Selasa, 28 Agustus 2012

Teriakan Tidak Akan Mendidik Anak

Teriakan memang memiliki kekuatan yang cukup besar. Namun akan tidak baik apabila teriakan dikaitkan dengan bagaimana cara orang tua atau guru mendidik anak. Dari teriakan itulah akan berdampak negatif bagi kedekatan kita dengan anak. Artinya secara raga dekat akan tetapi jiwanya berjauhan.

Ada satu cerita berasal dari sekitar kepulauan Salomon yang letaknya di Pasifik Selatan. Penduduk primitif ini memiliki kebiasaan meneriaki pohon dengan teriakan yang mematikan. Hal ini tidak biasa dilakukan penduduk bumi pada umumnya.

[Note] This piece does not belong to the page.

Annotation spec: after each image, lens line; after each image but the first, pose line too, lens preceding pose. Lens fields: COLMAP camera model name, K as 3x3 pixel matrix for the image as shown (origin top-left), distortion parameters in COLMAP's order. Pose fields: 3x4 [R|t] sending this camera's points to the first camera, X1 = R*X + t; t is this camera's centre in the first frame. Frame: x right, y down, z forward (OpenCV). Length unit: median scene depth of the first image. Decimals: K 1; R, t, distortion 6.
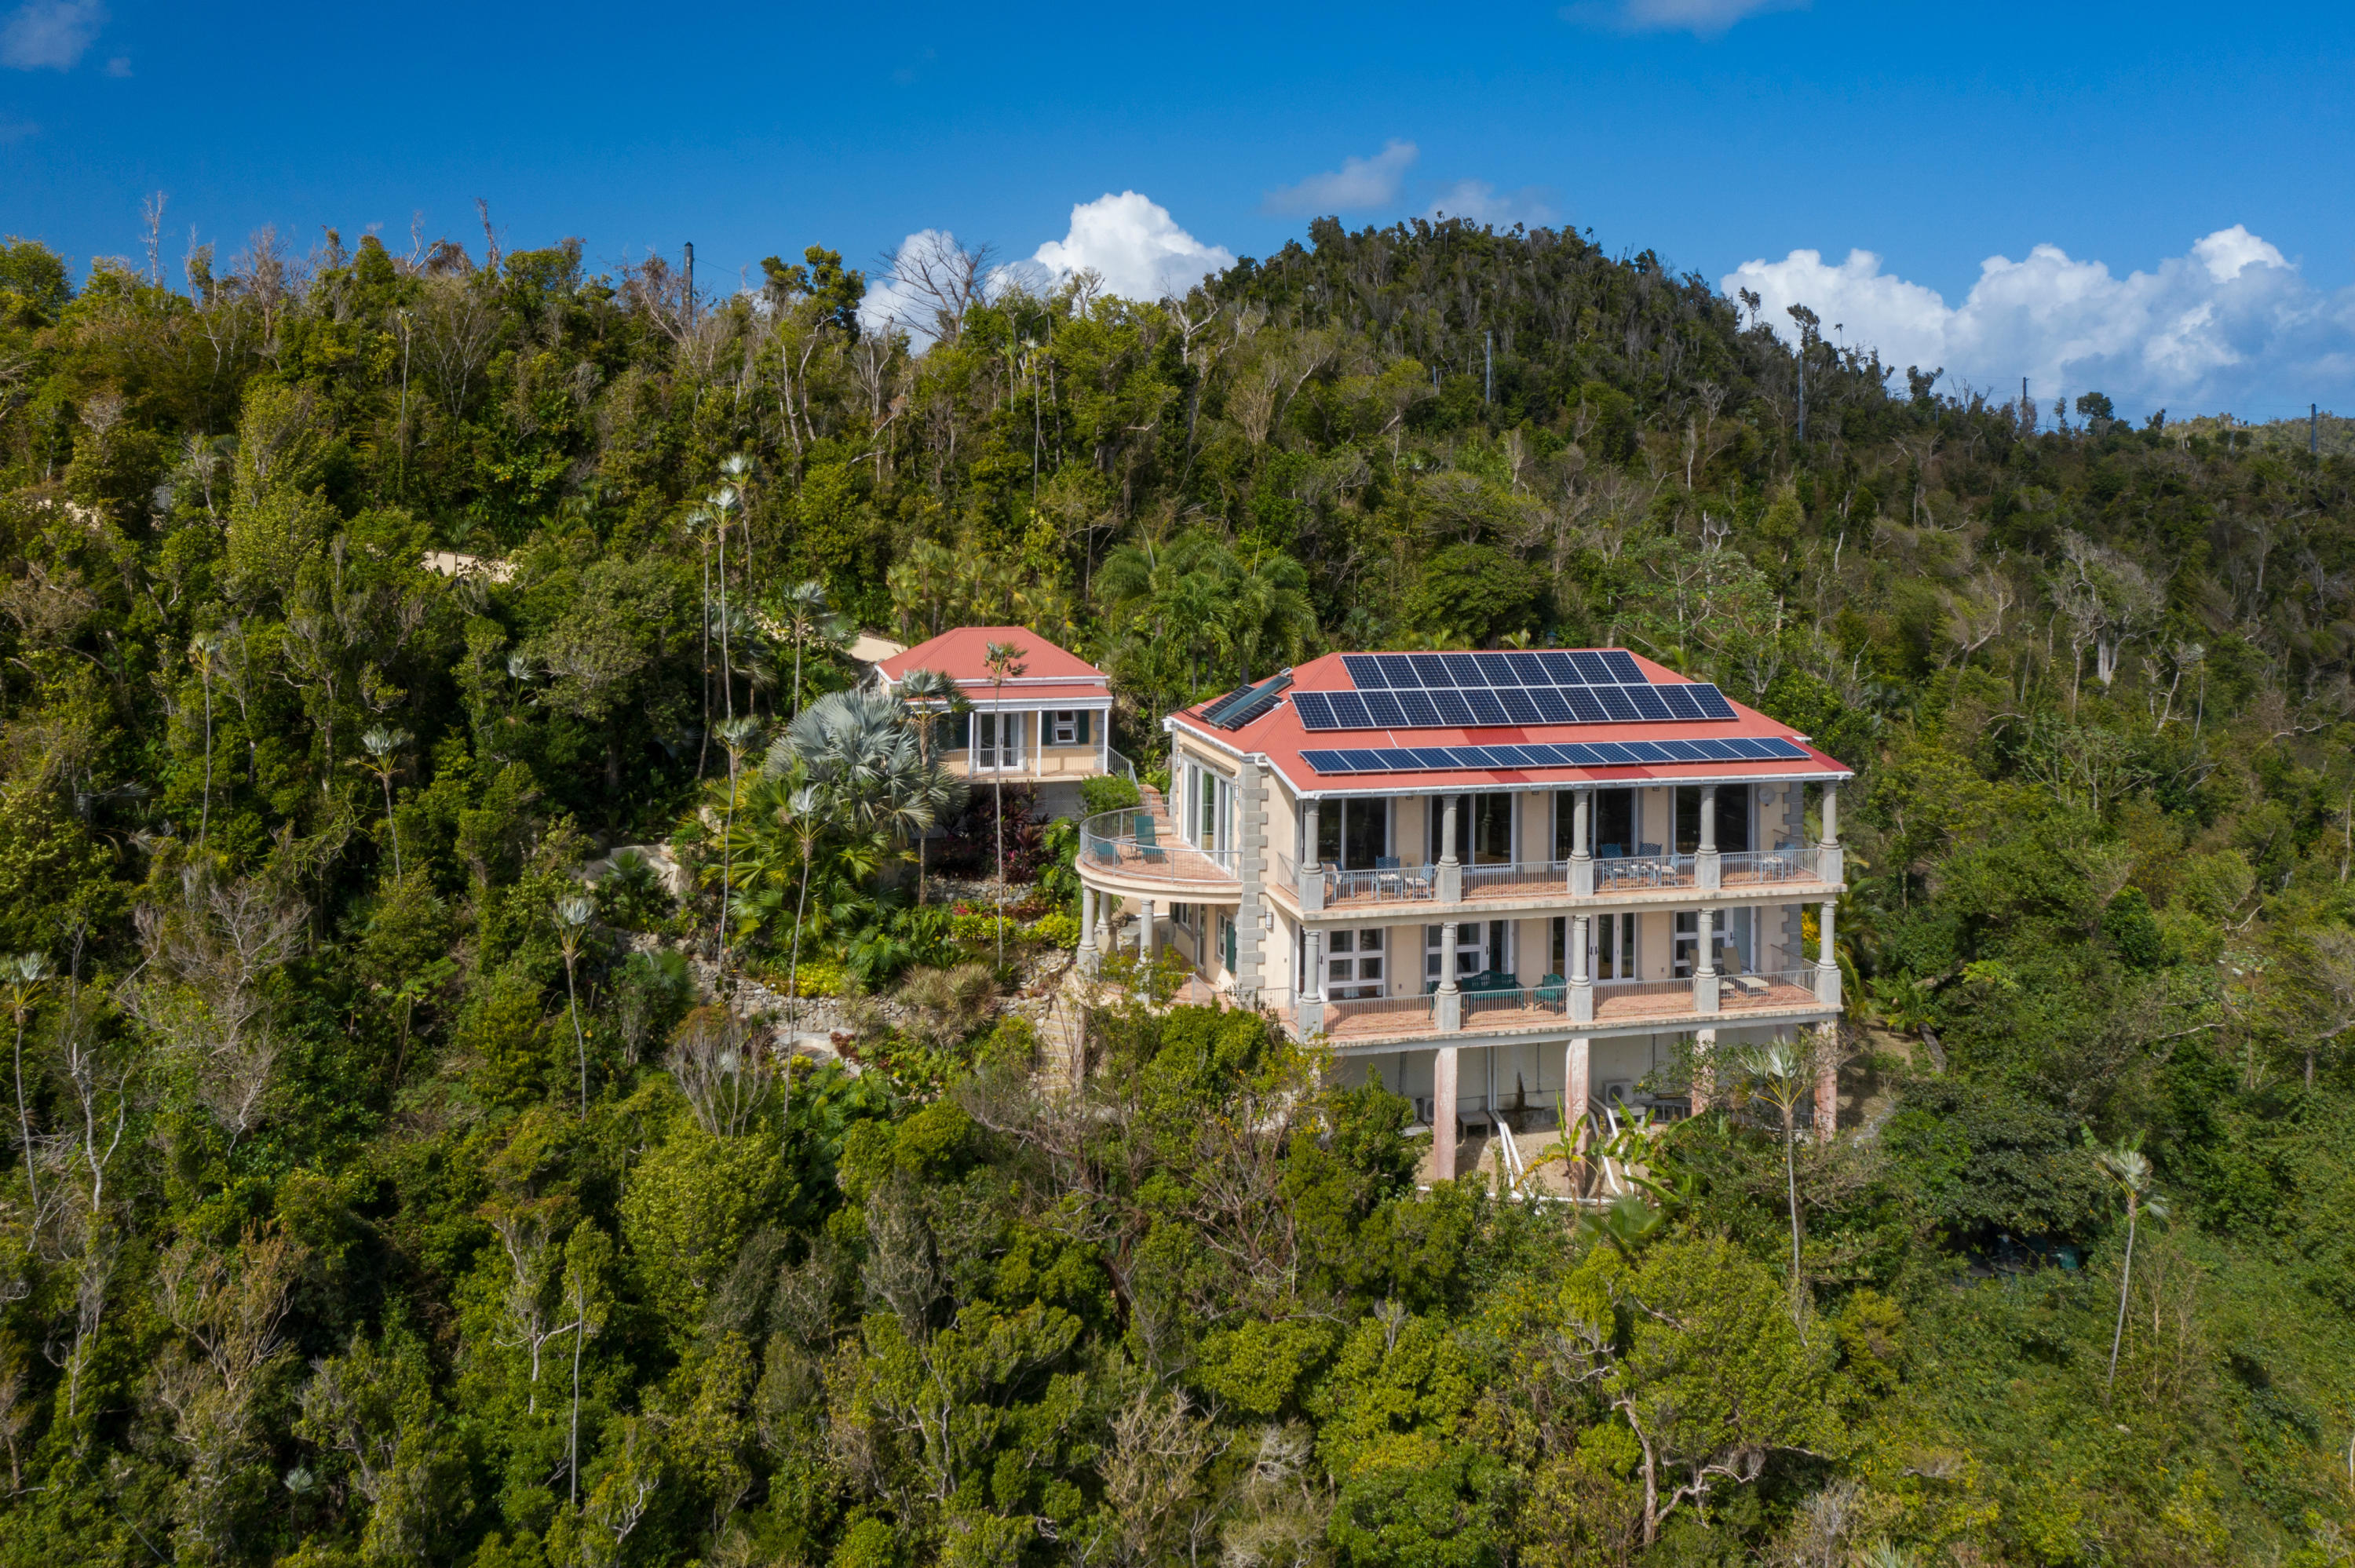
lens RADIAL K [[2017.2, 0, 1177.5], [0, 2017.2, 784.0], [0, 0, 1]] dist [-0.001953, -0.005276]
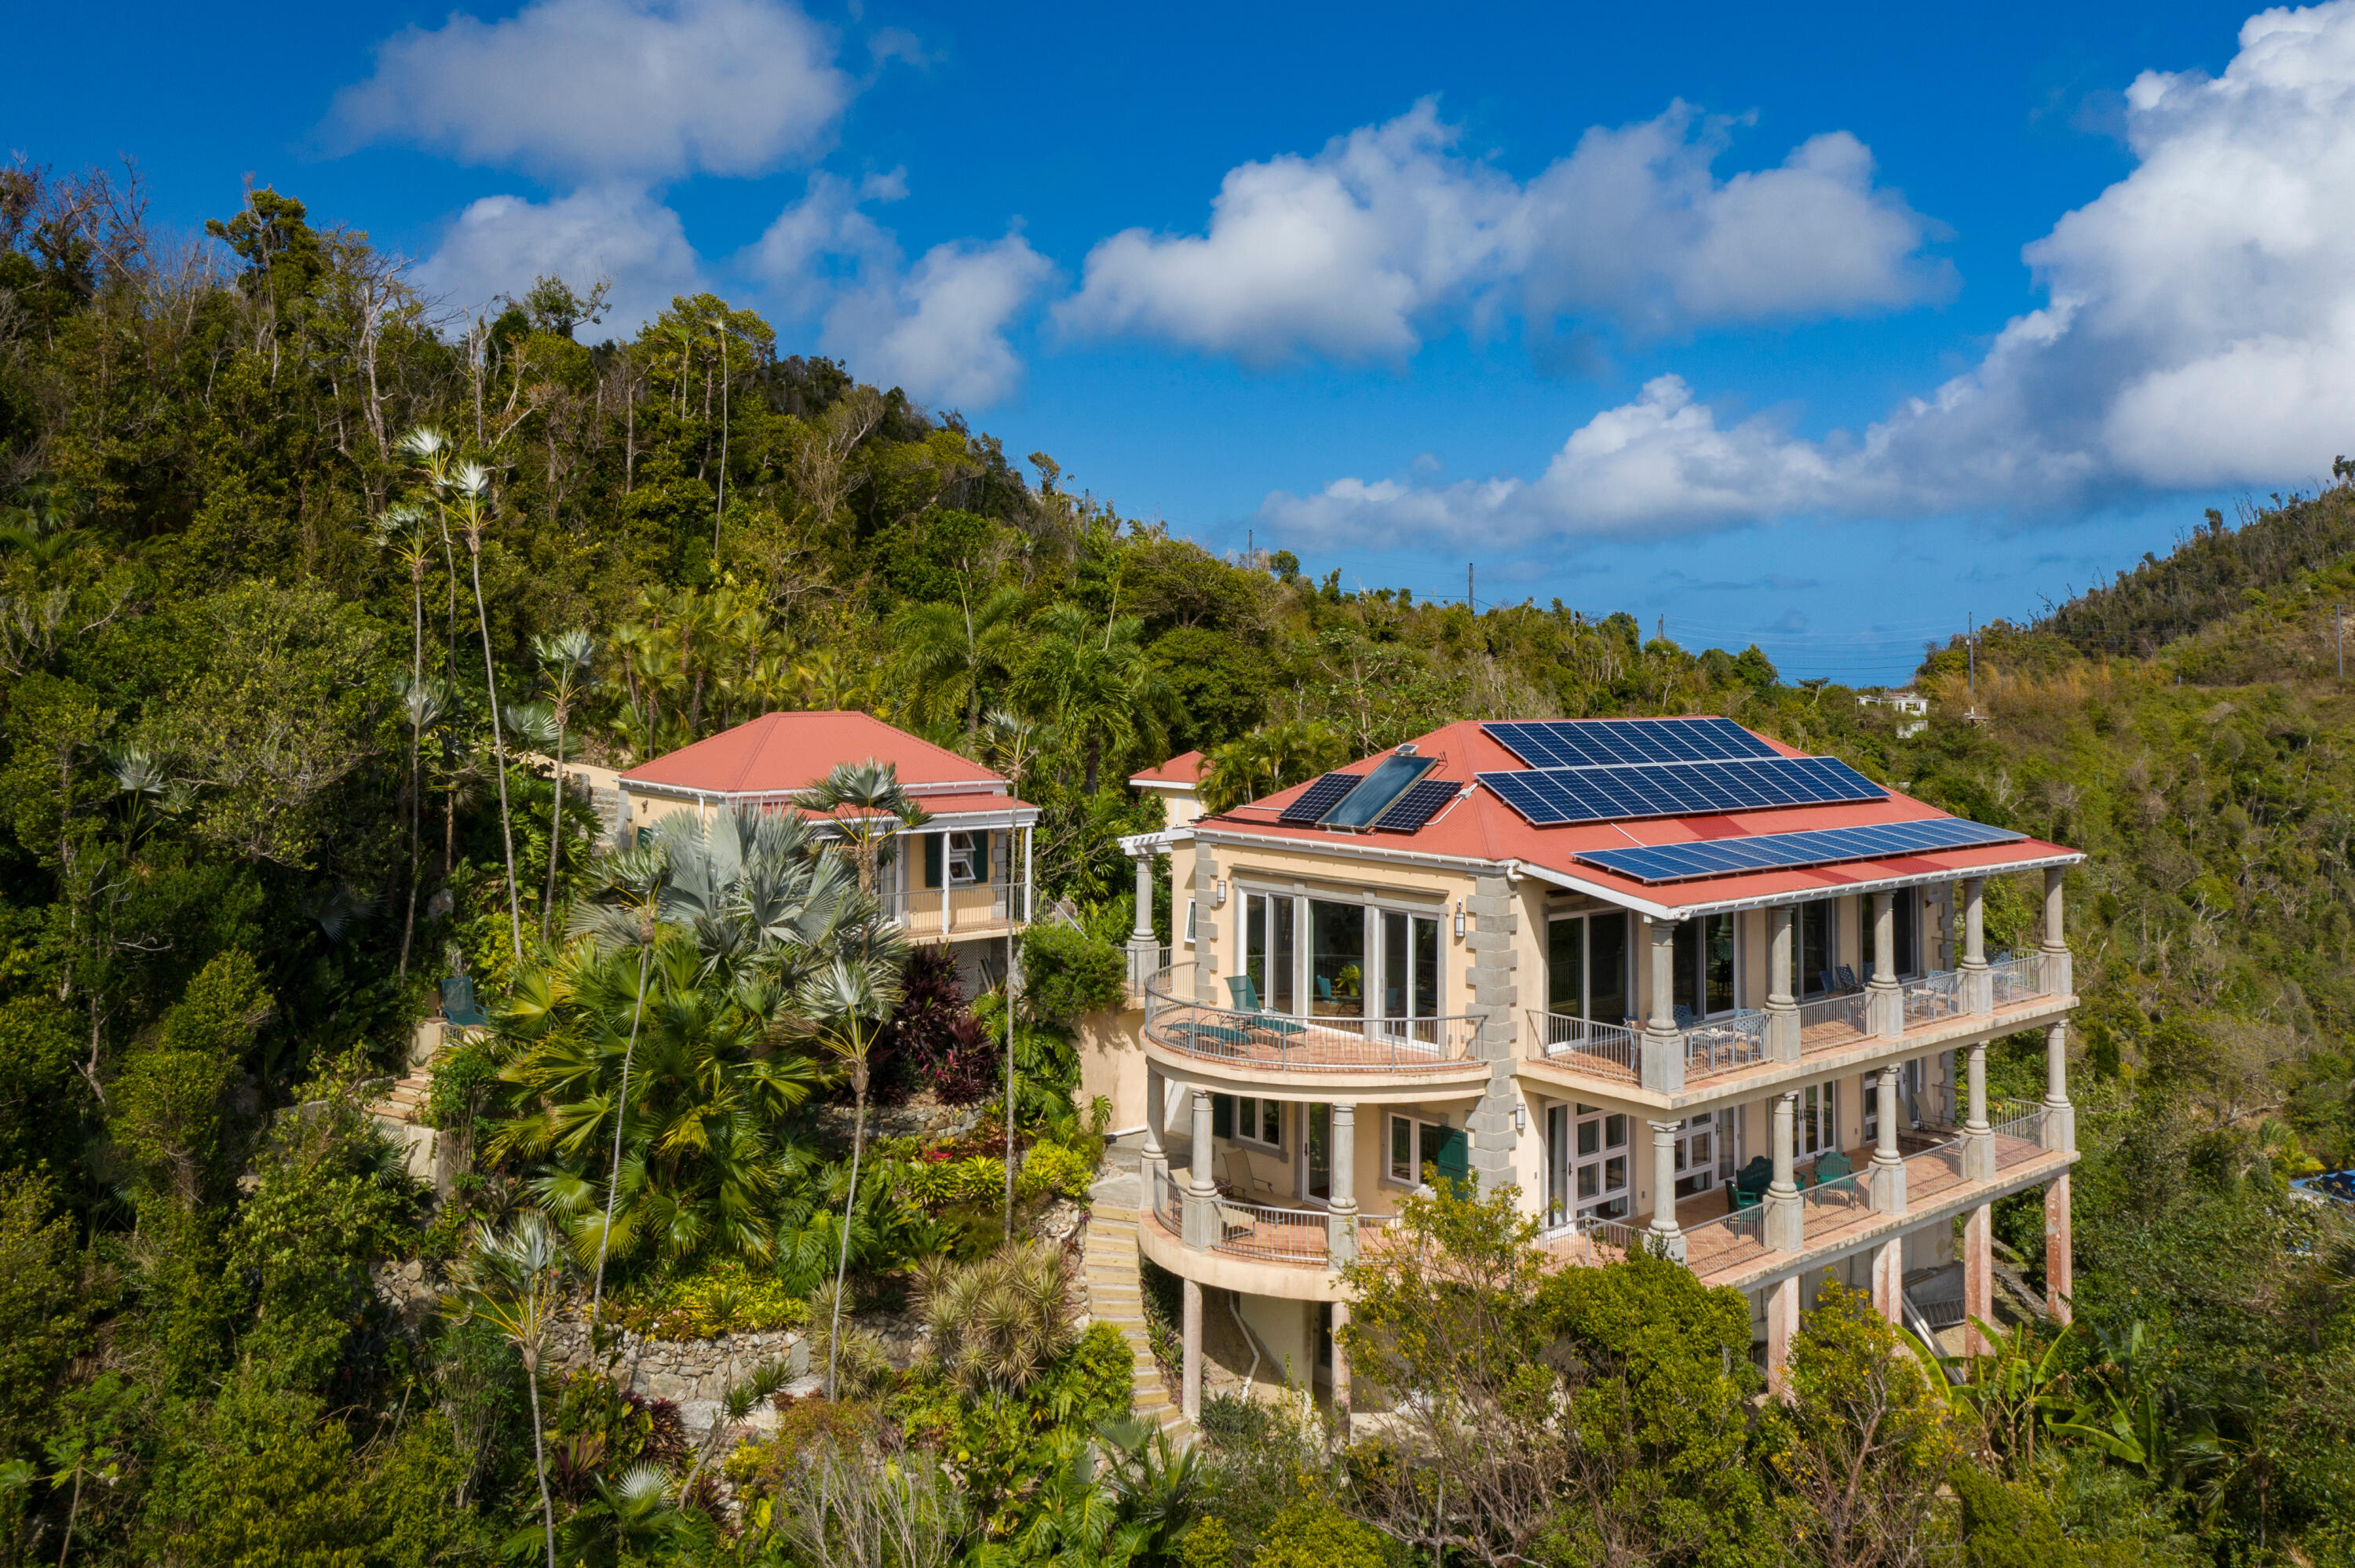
lens RADIAL K [[2017.2, 0, 1177.5], [0, 2017.2, 784.0], [0, 0, 1]] dist [-0.001953, -0.005276]
pose [[0.894943, -0.027363, 0.445341, -0.317547], [0.065981, 0.995260, -0.071443, -0.000571], [-0.441275, 0.093321, 0.892506, 0.422083]]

Ketika penduduk hendak memotong pohon yang berakar kuat dan susah di potong, sebagian penduduk kemudian naik ke atas pohon dan berteriak sekuat-kuatnya sambil memaki-maki pohon tersebut. Hal ini dilakukan hingga berjam-jam selama empat puluh hari. Sungguh menakjubkan, pohon yang diteriaki perlahan daunnya mengering, rontok, dan mati.

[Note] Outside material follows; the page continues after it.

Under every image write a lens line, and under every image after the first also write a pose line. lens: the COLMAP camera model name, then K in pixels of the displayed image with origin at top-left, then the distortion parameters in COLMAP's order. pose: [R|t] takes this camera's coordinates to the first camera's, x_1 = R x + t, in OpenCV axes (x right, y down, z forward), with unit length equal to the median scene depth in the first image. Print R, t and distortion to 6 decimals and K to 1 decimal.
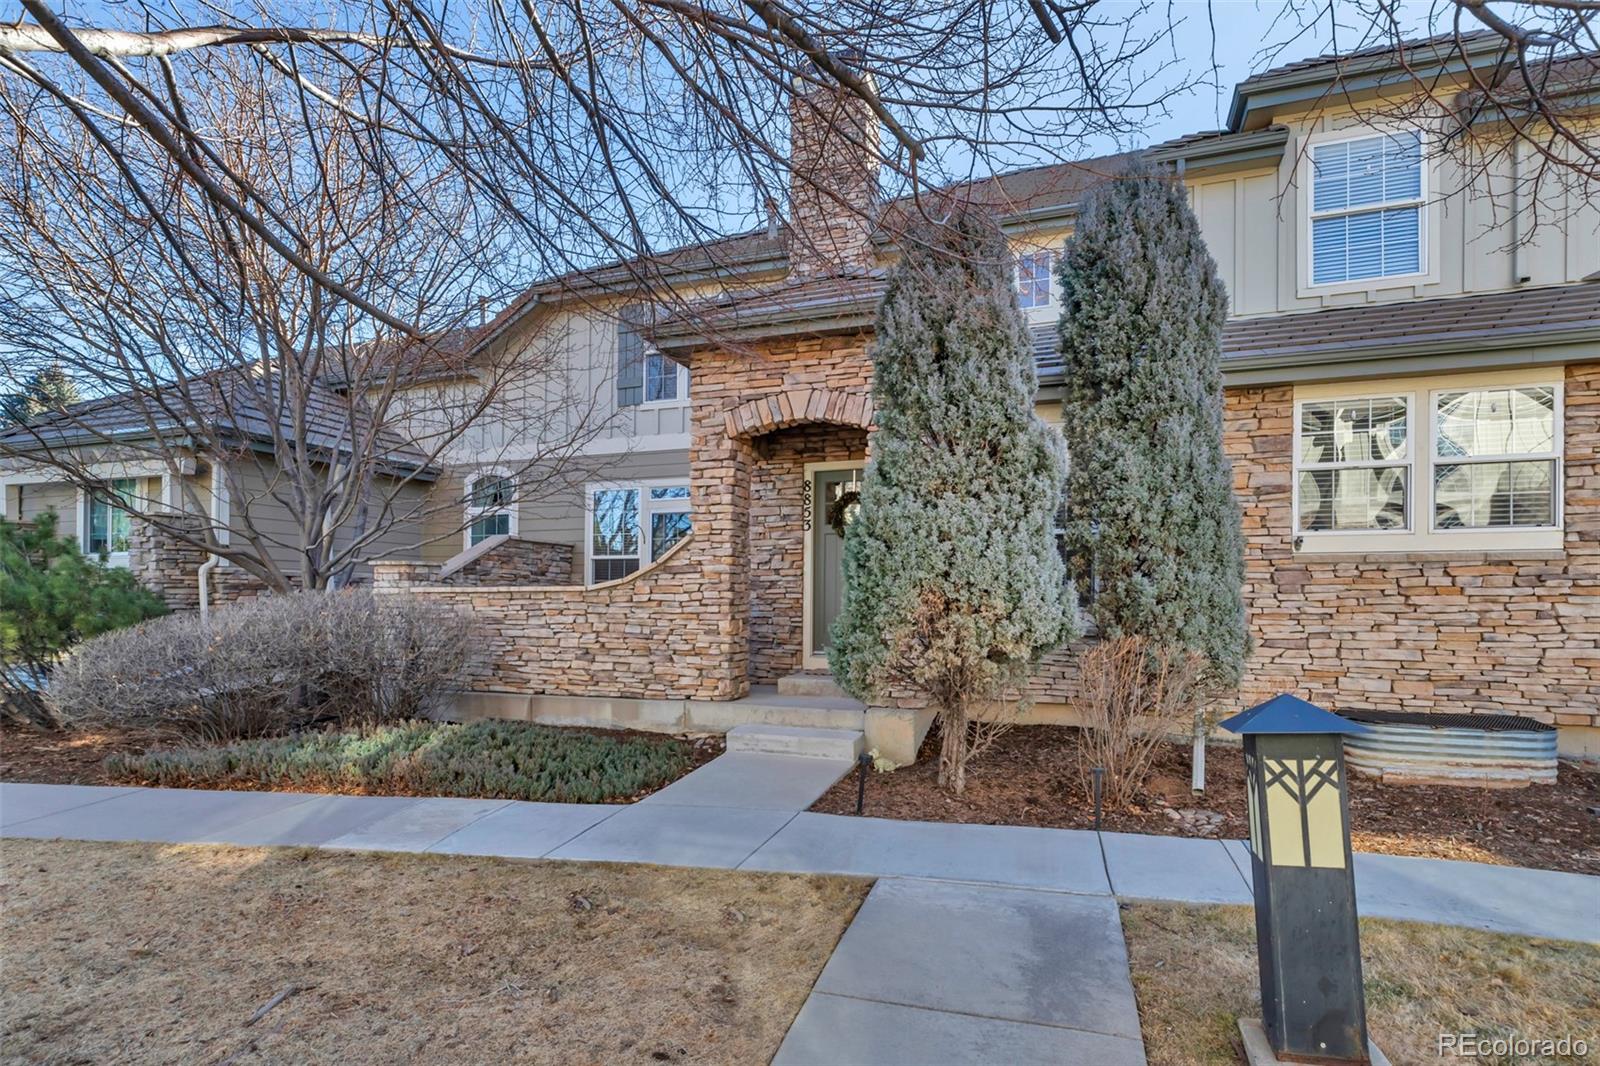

Sesuatu yang aneh, namun mereka telah buktikan bahwa teriakan yang dilakukan kepada makhluk hidup seperti pohon akan kehilangan roh dan kekuatannya. Makhluk hidup tersebut tidak berdaya, selanjutnya binasa.

Ada juga penelitian yang dilakukan oleh ilmuan Jepang tentang air. Profesor ini meneliti dua air yang dimasukkan ke sebuah botol terpisah untuk dibekukan. Botol yang satu senantiasa didoakan sementara satunya diteriaki dengan kata-kata yang menghinakan. Subhanallah, setelah air dalam botol itu membeku, kristal airnya berbeda. Air pada botol pertama bentuk kristalnya indah dan beraturan. Sementara kristal air dalam botol kedua berantakan dan tidak karuan.

Apa sebenarnya yang dapat dipetik dari cerita di atas? Tarnyata kata-kata itu sangat berpengaruh. Tak jarang juga orang tua mengatakan bahwa perkataan itu merupakan doa. Setiap kali teriakan itu tertuju pada makhluk tertentu, maka berarti telah mematikan ruhnya.

Bisa dibayangkan jika itu terjadi pada manusia. Teriakan orang tua kepada anaknya. Mungkin juga suami kepada istri, atau sebaliknya. Terkadang juga guru kepada muridnya. Bahkan bisa saja atasan kepada bawahannya.

Jika kita masih bisa berbicara dengan baik-baik, kenapa harus berteriak. Berteriak hanyalah untuk orang-orang yang memang berjauhan. Jangan sampai secara fisik kita dekat dengan saudara, anak, dan murid kita ternyata secara hati kita justru jauh dari mereka. Ini artiknya kita gagal mendidik anak.

Teriakan seringkali muncul ketika perasaan jengkel, marah, dan kecewa. Namun pada hakikatnya itu semua pengaruh kejiwaan yang harus kita atasi dan sikapi dengan bijaksana dan dewasa.
Allah berfirman dalam Surah an-Nisa’:9. “Dan hendaklah takut kepada Allah orang-orang yang sekiranya meninggalkan anak-anak yang lemah di belakang mereka. Maka hendaklah mereka bertakwa kepada Allah dan hendaklah mengucapkan perkataan yang baik”. Juga dalam surah Lukma ayat 19. “Dan sederhanalah dalam berjalan dan lunakkanlah suaramu. Sesungguhnya seburuk-buruk suara adalah suara keledai”.

Sebagai orang tua dan guru, semoga kita diberi kekuatan oleh Allah di dalam mendidik anak. Kita diberi kesabaran terhadap godaan hati, kejengkelan dan rasa kecewa. Sehingga tidak mengeluarkan kata-kata yang menyakitkan yang akan berakibat buruk bagi anak kita. Betapa pun anak mempunyai kelemahan, anak pasti memiliki kelebihan. Bangun motivasi anak dan berikan semangat kepadanya, niscaya dia akan menjadi kebanggaan kita dan negara. Semoga bermanfaat.